◆ **INFORMATION SHOWN**:
========
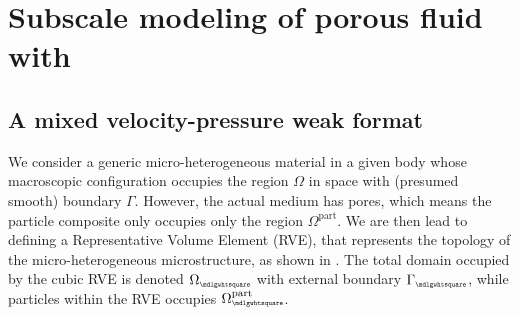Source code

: \documentclass[12pt,a4paper]{article}
\renewcommand{\Box}{\mdlgwhtsquare}
\newcommand{\particle}{\mathrm{part}}
\newcommand{\rve}{
  {\mathchoice
   {\mbox{\scalebox{0.67}{$\Box$}}}
   {\mbox{\scalebox{0.67}{$\Box$}}}
   {\mbox{\scalebox{0.5}{$\Box$}}}
   {\mbox{\scalebox{0.375}{$\Box$}}}
  }
}
\begin{document}
\section{Subscale modeling of porous fluid with }

\subsection{A mixed velocity-pressure weak format}

We consider a generic micro-heterogeneous material in a given body whose macroscopic configuration occupies the region $\Omega$ in space with (presumed smooth) boundary $\Gamma$.
However, the actual medium has pores, which means the particle composite only occupies only the region $\Omega^\particle$.
We are then lead to defining a Representative Volume Element (RVE), that represents the topology of the micro-heterogeneous microstructure, as shown in .
The total domain occupied by the cubic RVE is denoted $\Omega_\rve$ with external boundary $\Gamma_\rve$, while particles within the RVE occupies $\Omega_\rve^\particle$.
\end{document}
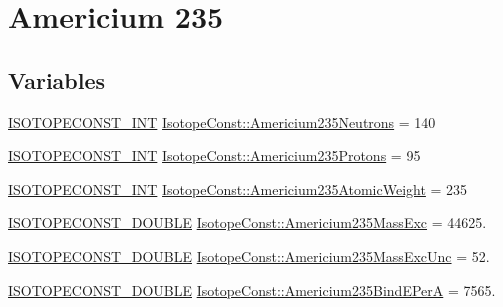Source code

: \hypertarget{group___isotope_const-_americium-_am235}{}\section{Americium 235}
\label{group___isotope_const-_americium-_am235}
\subsection*{Variables}
\begin{DoxyCompactItemize}
\item 
\mbox{\hyperlink{group___isotope_const-_macros_ga5f18360b3e99483a35c32d789e62621c}{I\+S\+O\+T\+O\+P\+E\+C\+O\+N\+S\+T\+\_\+\+I\+NT}} \mbox{\hyperlink{group___isotope_const-_americium-_am235_ga300510ee39be59b4477da397b9477fc8}{Isotope\+Const\+::\+Americium235\+Neutrons}} = 140
\item 
\mbox{\hyperlink{group___isotope_const-_macros_ga5f18360b3e99483a35c32d789e62621c}{I\+S\+O\+T\+O\+P\+E\+C\+O\+N\+S\+T\+\_\+\+I\+NT}} \mbox{\hyperlink{group___isotope_const-_americium-_am235_gacb58d99c5d94f877af9dc7cc1b0bd00d}{Isotope\+Const\+::\+Americium235\+Protons}} = 95
\item 
\mbox{\hyperlink{group___isotope_const-_macros_ga5f18360b3e99483a35c32d789e62621c}{I\+S\+O\+T\+O\+P\+E\+C\+O\+N\+S\+T\+\_\+\+I\+NT}} \mbox{\hyperlink{group___isotope_const-_americium-_am235_gaae3c84b3e26f15484d1e37fac255385b}{Isotope\+Const\+::\+Americium235\+Atomic\+Weight}} = 235
\item 
\mbox{\hyperlink{group___isotope_const-_macros_ga8f45a7272ce02c0b4c65c44636ed719a}{I\+S\+O\+T\+O\+P\+E\+C\+O\+N\+S\+T\+\_\+\+D\+O\+U\+B\+LE}} \mbox{\hyperlink{group___isotope_const-_americium-_am235_gad41906014bba28d40225c2b9308ada36}{Isotope\+Const\+::\+Americium235\+Mass\+Exc}} = 44625.
\item 
\mbox{\hyperlink{group___isotope_const-_macros_ga8f45a7272ce02c0b4c65c44636ed719a}{I\+S\+O\+T\+O\+P\+E\+C\+O\+N\+S\+T\+\_\+\+D\+O\+U\+B\+LE}} \mbox{\hyperlink{group___isotope_const-_americium-_am235_gace3f9a2a18d503abf15b83d45066477a}{Isotope\+Const\+::\+Americium235\+Mass\+Exc\+Unc}} = 52.
\item 
\mbox{\hyperlink{group___isotope_const-_macros_ga8f45a7272ce02c0b4c65c44636ed719a}{I\+S\+O\+T\+O\+P\+E\+C\+O\+N\+S\+T\+\_\+\+D\+O\+U\+B\+LE}} \mbox{\hyperlink{group___isotope_const-_americium-_am235_gafeb59d73baf6a5ed4b99f8cb61148392}{Isotope\+Const\+::\+Americium235\+Bind\+E\+PerA}} = 7565.
\item 

\end{DoxyCompactItemize}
========
◆ **PROBLEM REQUIREMENTS**:
Retype each record exactly as it stands, but do not include the pictures.

◆ **COMPLETED EXERCISE**:
Source code

: \documentclass[12pt,a4paper]{article}
\renewcommand{\Box}{\mdlgwhtsquare}
\newcommand{\particle}{\mathrm{part}}
\newcommand{\rve}{
  {\mathchoice
   {\mbox{\scalebox{0.67}{$\Box$}}}
   {\mbox{\scalebox{0.67}{$\Box$}}}
   {\mbox{\scalebox{0.5}{$\Box$}}}
   {\mbox{\scalebox{0.375}{$\Box$}}}
  }
}
\begin{document}
\section{Subscale modeling of porous fluid with }

\subsection{A mixed velocity-pressure weak format}

We consider a generic micro-heterogeneous material in a given body whose macroscopic configuration occupies the region $\Omega$ in space with (presumed smooth) boundary $\Gamma$.
However, the actual medium has pores, which means the particle composite only occupies only the region $\Omega^\particle$.
We are then lead to defining a Representative Volume Element (RVE), that represents the topology of the micro-heterogeneous microstructure, as shown in .
The total domain occupied by the cubic RVE is denoted $\Omega_\rve$ with external boundary $\Gamma_\rve$, while particles within the RVE occupies $\Omega_\rve^\particle$.
\end{document}
Source code

: \hypertarget{group___isotope_const-_americium-_am235}{}\section{Americium 235}
\label{group___isotope_const-_americium-_am235}
\subsection*{Variables}
\begin{DoxyCompactItemize}
\item 
\mbox{\hyperlink{group___isotope_const-_macros_ga5f18360b3e99483a35c32d789e62621c}{I\+S\+O\+T\+O\+P\+E\+C\+O\+N\+S\+T\+\_\+\+I\+NT}} \mbox{\hyperlink{group___isotope_const-_americium-_am235_ga300510ee39be59b4477da397b9477fc8}{Isotope\+Const\+::\+Americium235\+Neutrons}} = 140
\item 
\mbox{\hyperlink{group___isotope_const-_macros_ga5f18360b3e99483a35c32d789e62621c}{I\+S\+O\+T\+O\+P\+E\+C\+O\+N\+S\+T\+\_\+\+I\+NT}} \mbox{\hyperlink{group___isotope_const-_americium-_am235_gacb58d99c5d94f877af9dc7cc1b0bd00d}{Isotope\+Const\+::\+Americium235\+Protons}} = 95
\item 
\mbox{\hyperlink{group___isotope_const-_macros_ga5f18360b3e99483a35c32d789e62621c}{I\+S\+O\+T\+O\+P\+E\+C\+O\+N\+S\+T\+\_\+\+I\+NT}} \mbox{\hyperlink{group___isotope_const-_americium-_am235_gaae3c84b3e26f15484d1e37fac255385b}{Isotope\+Const\+::\+Americium235\+Atomic\+Weight}} = 235
\item 
\mbox{\hyperlink{group___isotope_const-_macros_ga8f45a7272ce02c0b4c65c44636ed719a}{I\+S\+O\+T\+O\+P\+E\+C\+O\+N\+S\+T\+\_\+\+D\+O\+U\+B\+LE}} \mbox{\hyperlink{group___isotope_const-_americium-_am235_gad41906014bba28d40225c2b9308ada36}{Isotope\+Const\+::\+Americium235\+Mass\+Exc}} = 44625.
\item 
\mbox{\hyperlink{group___isotope_const-_macros_ga8f45a7272ce02c0b4c65c44636ed719a}{I\+S\+O\+T\+O\+P\+E\+C\+O\+N\+S\+T\+\_\+\+D\+O\+U\+B\+LE}} \mbox{\hyperlink{group___isotope_const-_americium-_am235_gace3f9a2a18d503abf15b83d45066477a}{Isotope\+Const\+::\+Americium235\+Mass\+Exc\+Unc}} = 52.
\item 
\mbox{\hyperlink{group___isotope_const-_macros_ga8f45a7272ce02c0b4c65c44636ed719a}{I\+S\+O\+T\+O\+P\+E\+C\+O\+N\+S\+T\+\_\+\+D\+O\+U\+B\+LE}} \mbox{\hyperlink{group___isotope_const-_americium-_am235_gafeb59d73baf6a5ed4b99f8cb61148392}{Isotope\+Const\+::\+Americium235\+Bind\+E\+PerA}} = 7565.
\item 

\end{DoxyCompactItemize}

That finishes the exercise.